GONZALO NOS REVELA a cada persona con distintos modos de platicar. Y no parece ir en busca efectista del golpe que impresione al lector: cuando éste se da no es escandalosa sino tristemente. Lo significativo es conclusión de un camino descriptivo naturalmente barroco: “el barroco […] me había parecido connatural creo desde mi más tierna infancia”. Congruente con la versión mexicana churrigueresca, contrasta enumeraciones de escritores con lujo de dobles apellidos, con imágenes de otros que dan en el blanco sin necesidad de adjetivación. Está, digamos, la expresión casi final de Chema Pérez Gay, desprovisto de sus trajes de luces: “Lo vi, lo abracé, sentí que me reconocía o, al menos, que mi cercanía le resultaba grata, a juzgar por su sonrisa aquiescente, que se posaba sobre un rostro pálido, ligeramente desvencijado, pero terso”. A nadie quiere impresionar. No se trata de eso en estos conversatorios. No importa que no hayamos conocido en persona a Fuentes, a García Márquez, a Cortázar, a Rulfo, a Arreola, a Sabines, a Luis Echeverría; ya tenemos piezas clave de sus rompecabezas gracias a Gonzalo; sabemos de su superficialidad u hondura, de su mezquindad o sencillez, su verdadera o engañosa inteligencia. Todo se nos ofrece lleno de introspección para, con una pincelada, una punta que se clava, llegar al centro de una escena-personaje o un personaje-escena. Un ejemplo conmovedor es el texto dedicado a la muerte de la hija de los Fuentes, Natasha, cuyo perro ladra junto al féretro: “¡Ay, Carlos, es lo único que nos queda de Natasha! —dijo Silvia, al tiempo que levantaba al perrito y lo acallaba cariñosamente.”

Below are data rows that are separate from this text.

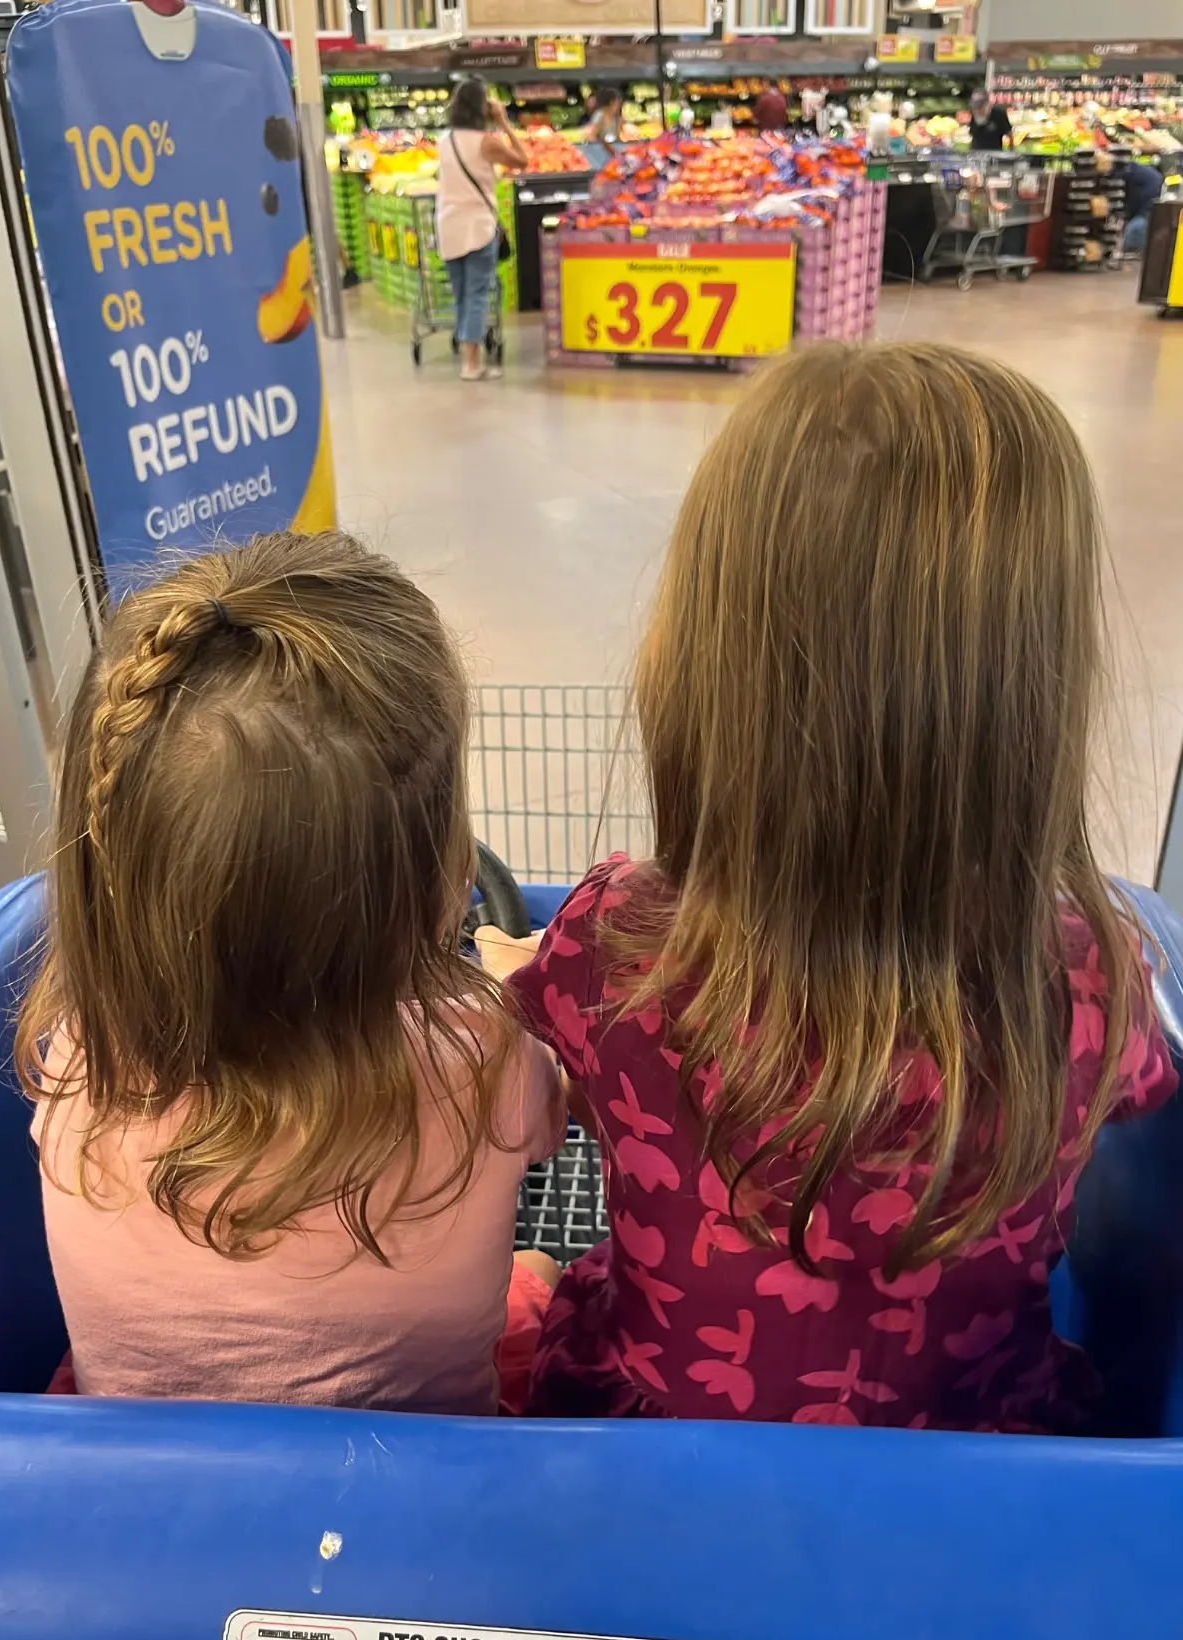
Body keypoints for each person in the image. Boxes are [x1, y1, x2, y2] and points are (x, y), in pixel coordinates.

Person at [482, 341, 1177, 1431]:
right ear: (1035, 693)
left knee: (522, 1277)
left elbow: (557, 1071)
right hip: (978, 1461)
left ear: (706, 661)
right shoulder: (1092, 981)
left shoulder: (610, 946)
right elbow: (1140, 1089)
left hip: (660, 1453)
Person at [19, 531, 565, 1413]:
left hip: (140, 1488)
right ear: (430, 884)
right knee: (537, 1271)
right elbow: (550, 1114)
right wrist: (517, 995)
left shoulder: (80, 1064)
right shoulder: (485, 1065)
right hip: (412, 1486)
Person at [436, 78, 527, 382]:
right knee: (477, 295)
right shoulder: (486, 142)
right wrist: (503, 121)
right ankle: (471, 364)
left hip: (447, 226)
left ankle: (467, 353)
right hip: (477, 227)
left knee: (462, 294)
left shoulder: (443, 140)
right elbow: (522, 160)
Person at [1123, 157, 1164, 257]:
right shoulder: (1137, 170)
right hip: (1151, 208)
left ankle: (1133, 253)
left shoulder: (1126, 171)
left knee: (1136, 229)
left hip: (1146, 211)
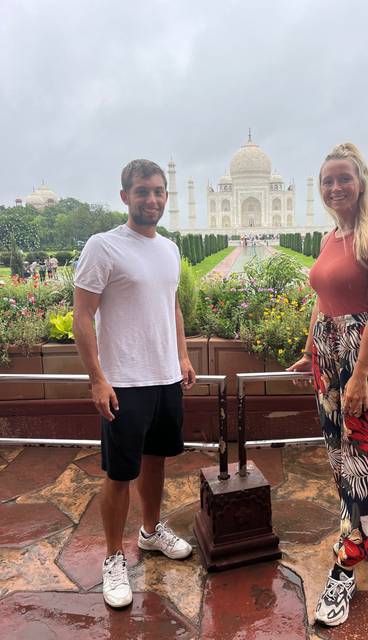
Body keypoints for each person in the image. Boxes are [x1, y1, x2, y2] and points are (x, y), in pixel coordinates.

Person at [73, 159, 196, 609]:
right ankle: (112, 558)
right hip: (124, 381)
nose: (152, 199)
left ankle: (149, 532)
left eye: (159, 191)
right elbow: (82, 317)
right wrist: (98, 379)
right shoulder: (103, 247)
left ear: (167, 196)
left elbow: (172, 306)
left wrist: (181, 355)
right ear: (125, 196)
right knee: (120, 473)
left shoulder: (170, 248)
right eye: (143, 191)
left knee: (157, 460)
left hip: (164, 376)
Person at [288, 142, 368, 627]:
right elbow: (322, 296)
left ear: (361, 182)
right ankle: (367, 534)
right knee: (341, 455)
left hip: (361, 358)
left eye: (343, 179)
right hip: (328, 356)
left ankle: (344, 567)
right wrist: (310, 347)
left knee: (362, 459)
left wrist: (357, 376)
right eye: (327, 180)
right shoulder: (333, 237)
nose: (335, 188)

Toda una vida en la cual el timonel Celorio no ha dejado de leer ni en sueños; una travesía por el mundo de libros extraordinarios que lo han hecho dueño de la palabra que da en el clavo, piedra que se arroja al centro del estanque para expresar la periferia, y a la periferia para llegar al centro. Y toda una vida de hacerle eco a sus lecturas escribiendo con las armas que ellas le han ofrecido. Y desde luego, lo crucial: ha puesto en práctica siempre un culto a la memoria que comparto de cabo a rabo. Me refiero a la Memoria con mayúscula, la que nos hace quienes somos o creemos ser, única capaz de ponernos frente al espejo inesquivable. En la intimidad de dos miradas en cruce, la suya y la de sus observados, está la chispa de la verdad. Podríamos poner otros nombres a quienes pueblan este libro: tendríamos delante a los mismos seres que sufren o disfrutan del mundo y sus avatares como los demás, que se enfrentan al azar lo mismo que a la predecible feria de vanidades.

Este tan honroso Premio Xavier Villaurrutia se otorga, como el “jardín de los senderos que se bifurcan”, por un lado, a un libro que merece la digna valoración de los colegas de Gonzalo y, por otro, a su trayectoria literaria.